France -Belgique : Le Refuge coopère avec la Fédération arc-en-ciel Wallonie

Né en mai 2016, le projet de coopération entre l’association « Le refuge » et la Fédération arc-en-ciel Wallonie qui rassemble les associations LGBT de Wallonie prend forme. Face à l’exclusion...

Né en mai 2016, le projet de coopération entre l’association « Le refuge » et la Fédération arc-en-ciel Wallonie qui rassemble les associations LGBT de Wallonie prend forme. Face à l’exclusion et le rejet, des solutions existent pour les jeunes homosexuels et leurs familles. Après une première rencontre entre les deux associations, le travail continue. Garçon a rencontré Thibaut Delsemme, coordinateur et chargé de développement à la Fédération arc-en-ciel Wallonie afin d’en savoir plus sur ce travail de collaboration inédit.  

Le projet est né d’une rencontre entre deux associations. En mai 2016, Frédéric Gal, directeur général de l’association « Le Refuge » de Montpellier est l’invité d’un workshop de l’asbl des Fiertés Namuroises. Les deux organismes sont depuis un an en contact afin d’établir une coopération qui sera établie en 2018. Fondée en 2003, Le Refuge a pour devise : « lutter contre l’isolement des jeunes ». L’objectif primaire de l’organe a toujours été de lutter contre l’errance à travers la mise en place d’hébergements temporaires et d’un soutien psychologique aux jeunes gays victimes d’actes homophobes. La Fédération arc-en-ciel Wallonie a voulu s’associer à cette association historique autour d’un projet à la fois préventif et informatif.  

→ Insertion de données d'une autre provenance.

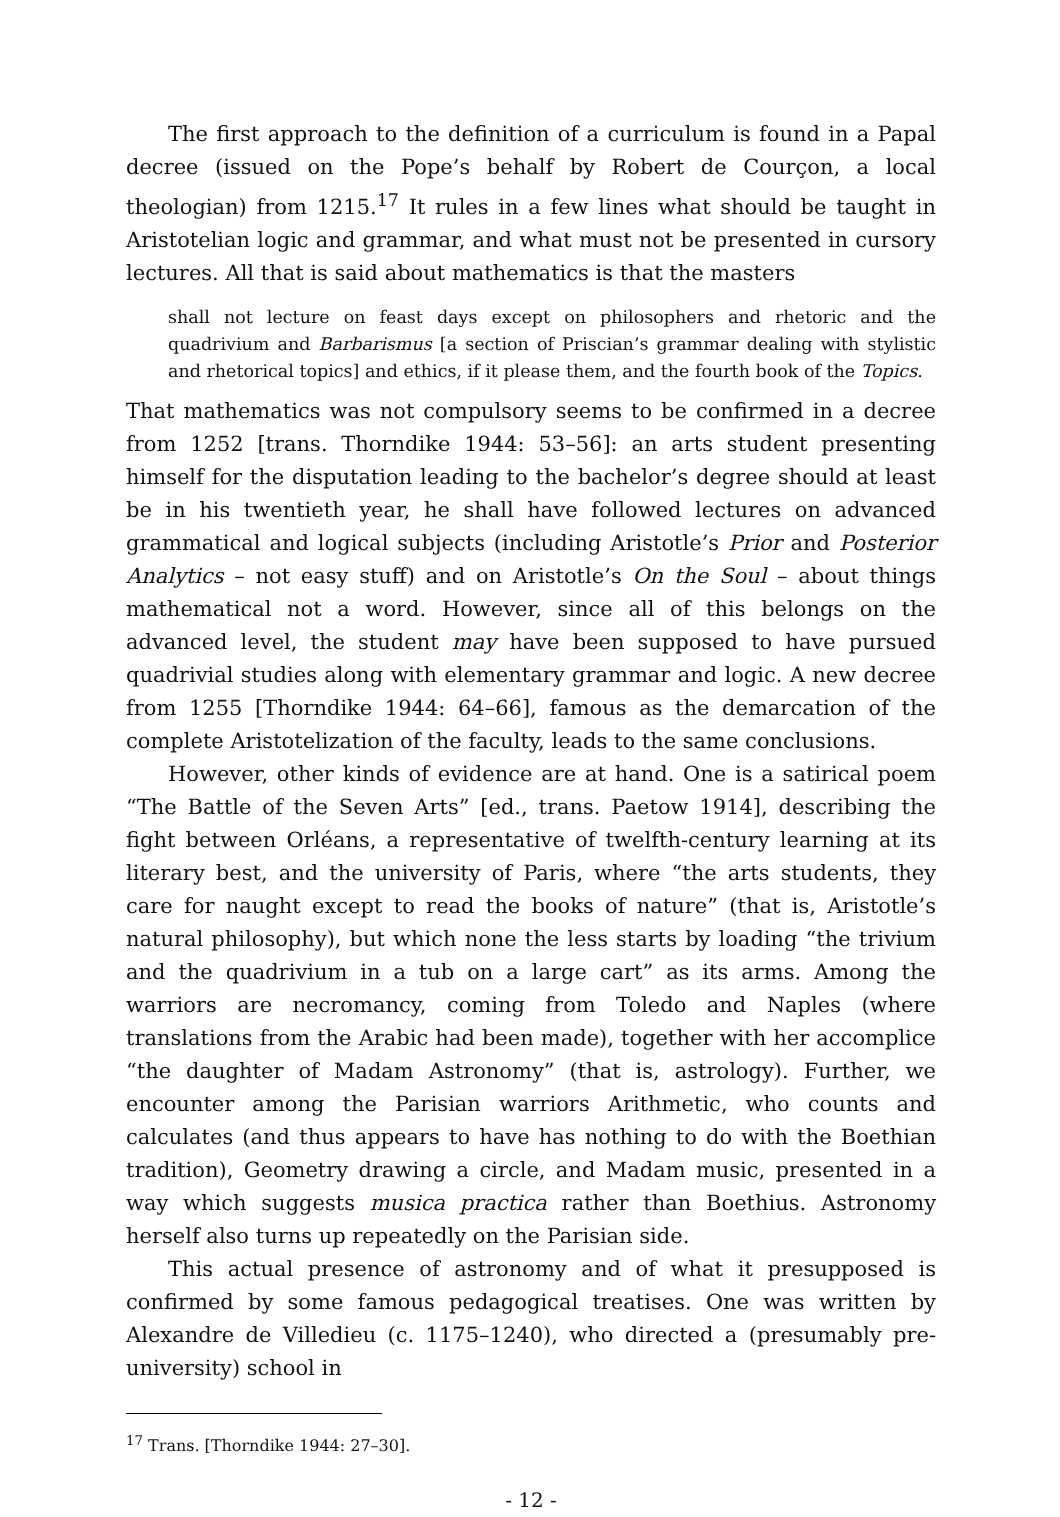The first approach to the definition of a curriculum is found in a Papal decree (issued on the Pope’s behalf by Robert de Courçon, a local theologian) from 1215.<sup>17</sup> It rules in a few lines what should be taught in Aristotelian logic and grammar, and what must not be presented in cursory lectures. All that is said about mathematics is that the masters
shall not lecture on feast days except on philosophers and rhetoric and the quadrivium and Barbarismus [a section of Priscian’s grammar dealing with stylistic and rhetorical topics] and ethics, if it please them, and the fourth book of the Topics.
That mathematics was not compulsory seems to be confirmed in a decree from 1252 [trans. Thorndike 1944: 53–56]: an arts student presenting himself for the disputation leading to the bachelor’s degree should at least be in his twentieth year, he shall have followed lectures on advanced grammatical and logical subjects (including Aristotle’s Prior and Posterior Analytics – not easy stuff) and on Aristotle’s On the Soul – about things mathematical not a word. However, since all of this belongs on the advanced level, the student may have been supposed to have pursued quadrivial studies along with elementary grammar and logic. A new decree from 1255 [Thorndike 1944: 64–66], famous as the demarcation of the complete Aristotelization of the faculty, leads to the same conclusions.
However, other kinds of evidence are at hand. One is a satirical poem “The Battle of the Seven Arts” [ed., trans. Paetow 1914], describing the fight between Orléans, a representative of twelfth-century learning at its literary best, and the university of Paris, where “the arts students, they care for naught except to read the books of nature” (that is, Aristotle’s natural philosophy), but which none the less starts by loading “the trivium and the quadrivium in a tub on a large cart” as its arms. Among the warriors are necromancy, coming from Toledo and Naples (where translations from the Arabic had been made), together with her accomplice “the daughter of Madam Astronomy” (that is, astrology). Further, we encounter among the Parisian warriors Arithmetic, who counts and calculates (and thus appears to have has nothing to do with the Boethian tradition), Geometry drawing a circle, and Madam music, presented in a way which suggests musica practica rather than Boethius. Astronomy herself also turns up repeatedly on the Parisian side.
This actual presence of astronomy and of what it presupposed is confirmed by some famous pedagogical treatises. One was written by Alexandre de Villedieu (c. 1175–1240), who directed a (presumably pre-university) school in
<sup>17</sup> Trans. [Thorndike 1944: 27–30].
- 12 -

Subventionnée par la région wallonne, la Fédération arc-en-ciel Wallonie est implantée dans l’ensemble de la région avec pas moins de 7 maisons arc-en-ciel. Espace d’échange et de rencontre, l’association ne dispose pas de ligne permanente mais tente d’élaborer des projets durables localement. Elle agit également au niveau national en discutant avec les acteurs ministériels et associatifs pour diffuser son action.  

Prévention et médiation 

Quand on parle de jeunes en situation de détresse, il est très difficile de quantifier. En 2015, Le Refuge a accueilli 194 jeunes, un chiffre élevé qui cache une vérité peu énoncée. Pour Thibaut Delsemme : « Souvent il y a un fort sentiment de culpabilité, ils se cachent. ». Face à des actes d’homophobie ou de transphobie très souvent les jeunes gays se sentent impuissants notamment quand cela se passe dans le cercle familial. « On reçoit des appels de jeunes belges en détresse qui nous sont transférer du Refuge. On a reçu une dizaine de demandes pour l’année 2016. ». L’objectif de l’association c’est d’abord la prévention puis la médiation : « On doit d’abord essayer de discuter afin de replacer le jeune dans sa famille. L’accueil et l’hébergement sont des solutions de dernier recours. ». N’ayant que 3 studios étudiants dans le centre de Namur, l’organe n’a pas les moyens.  

Mûrit depuis déjà un an, le projet est en pleine construction. Pour Thibaut : « une aide technique et économique de la région et du pays est possible ». Pour le jeune homme, ce financement apporterait plus de crédibilité à la coopération entre les deux asbl. Pas encore très officielle, les liens entre Bruxelles et Montpellier se tissent. Une réalisation associative entre deux pays qui n’est pas prête de s’effondrer.